Пустите, кому сказал! – заревел Арес, кто-то взвизгнул, и бог войны выпрыгнул на дорогу: в заляпанном какой-то требухой хитоне, волосы – торчком, в руках копье, в глазах – сплошное море бешенства. Где он?!

За уступом возились, охали, но не отвечали.

Потом показалась голова Гермеса.

А может, к Мойрам решил заскочить? – предположил Психопомп. – По делам каким-нибудь… не каждый день родного брата гробишь. А ты за ним… туда?

Арес рыкнул что-то невнятное. Тяжело дыша, смотрел на серый дом, притулившийся выше дворцов. Грудь под кожаным панцирем ходила ходуном, бугрились мышцы на медных от загара икрах, но с места бог войны не двигался. Только сплюнул, свирепо поглядывая на жилище Мойр. Блеснул глазами, грохнул копьем о дорожку, покрутился и зашагал обратно.

За уступом его встретил хор облегченных голосов. Прозвучало что-то вроде «Ничего с Афродитой не случится, отмоют». Недовольное ворчание Ареса. Насмешливый голос Афины: «Вот ты где, братец! Выглядишь под стать себе. Что это, кишки?» И – опять: «Поймаю эту сволоту белокрылую – такое…!»

Я стряхнул с себя Гипноса. Подошел к уступу, заглянул.

По белой дороге ко дворцу Зевса направлялась изрядная компания. Арес размахивал руками и копьем. Гестия и Гермес нежно придерживали Ареса, Афина неспешно ступала за несколько шагов – будто педагогос детей в гимназию провожает.

Свита в два-три десятка мелких божков растянулась еще шагов на полсотни, все – взбудораженные, машут руками: «Так ведь Мом!» «Громовержец в гневе будет!» «Да как так могло быть-то!» «О, бедная Афродита…» «Да ну, кто этих подземных знает?»

К Зевсу жаловаться побежали, буркнул Гипнос, посматривая на дорогу прямо сквозь меня. – Эх, надо было в них сразу чашей пулять. Особенно в Ареса. Хотя этот, когда взбесится, его ничего не берет… Владыка, может, я полечу уже? А то дела, дела… сон вот послеобеденный навевать нужно. Да и… матери доложить, раз такое дело.

Я вздохнул. Снял шлем. Присел на выветренный, холодный камень, снизу вверх глядя на растрепанного близнеца смерти.

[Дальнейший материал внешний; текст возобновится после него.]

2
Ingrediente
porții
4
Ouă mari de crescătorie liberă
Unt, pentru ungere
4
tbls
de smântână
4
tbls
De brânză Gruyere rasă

Рассказывай, что наворотил.

Да так… по-царски, можно сказать, – ответил Гипнос и вдруг дико хихикнул. Руки у него дрожали. – Интересно, а с Чернокрылом такое пройдет? Или с ним не на Афродиту спорить надо…

По порядку рассказывай.

Да рассказывать как-то и нечего. У меня тут, видишь ли, брат лопнул. Вот и думаю, как такое дело аэдам скормить, чтобы еще и мое имя не помянули. То есть, его у нас любили ненамного больше, чем Чернокрыла, только мать меня все-таки прибьет… Главное, и Гермес ведь собирать отказался! А как там Мойры?

Паутина в сером доме заколебалась, затрепетала. Задзынькала прерванная пряжа.

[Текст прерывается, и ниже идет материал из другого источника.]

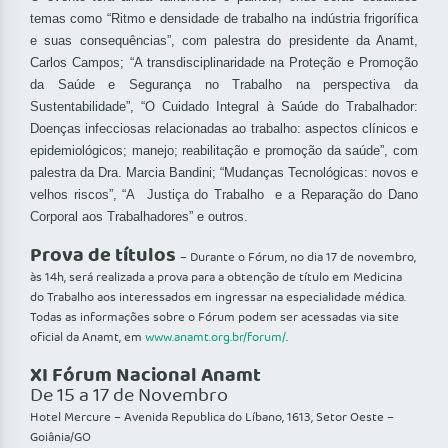
temas como “Ritmo e densidade de trabalho na indústria frigorífica
e suas consequências”, com palestra do presidente da Anamt,
Carlos Campos; “A transdisciplinaridade na Proteção e Promoção
da Saúde e Segurança no Trabalho na perspectiva da
Sustentabilidade”, “O Cuidado Integral à Saúde do Trabalhador:
Doenças infecciosas relacionadas ao trabalho: aspectos clínicos e
epidemiológicos; manejo; reabilitação e promoção da saúde”, com
palestra da Dra. Marcia Bandini; “Mudanças Tecnológicas: novos e
velhos riscos”, “A Justiça do Trabalho e a Reparação do Dano
Corporal aos Trabalhadores” e outros.
Prova de títulos
– Durante o Fórum, no dia 17 de novembro,
às 14h, será realizada a prova para a obtenção de título em Medicina
do Trabalho aos interessados em ingressar na especialidade médica.
Todas as informações sobre o Fórum podem ser acessadas via site
oficial da Anamt, em
www.anamt.org.br/forum/
.
XI Fórum Nacional Anamt
De 15 a 17 de Novembro
Hotel Mercure – Avenida Republica do Líbano, 1613, Setor Oeste –
Goiânia/GO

Сандалия у входа безмятежно раскачивалась на ветерке – еще столетие качаться будет, пока вконец не истлеет.

Что ты сотворил с Момом?

Да почти и ничего, Владыка! Подвернулся он мне тут не по делу… в подпитии. Я еще обрадовался: думаю, вот, хорошо, с братцем быстрее всех на себя отвлечем. А он подвигами своими стал хвалиться – что опять кому-то нагадил. Потом разошелся, начал в грудь стучать, что он, мол, в ком угодно недостатки выищет. Главное, и к чему сказано было – непонятно!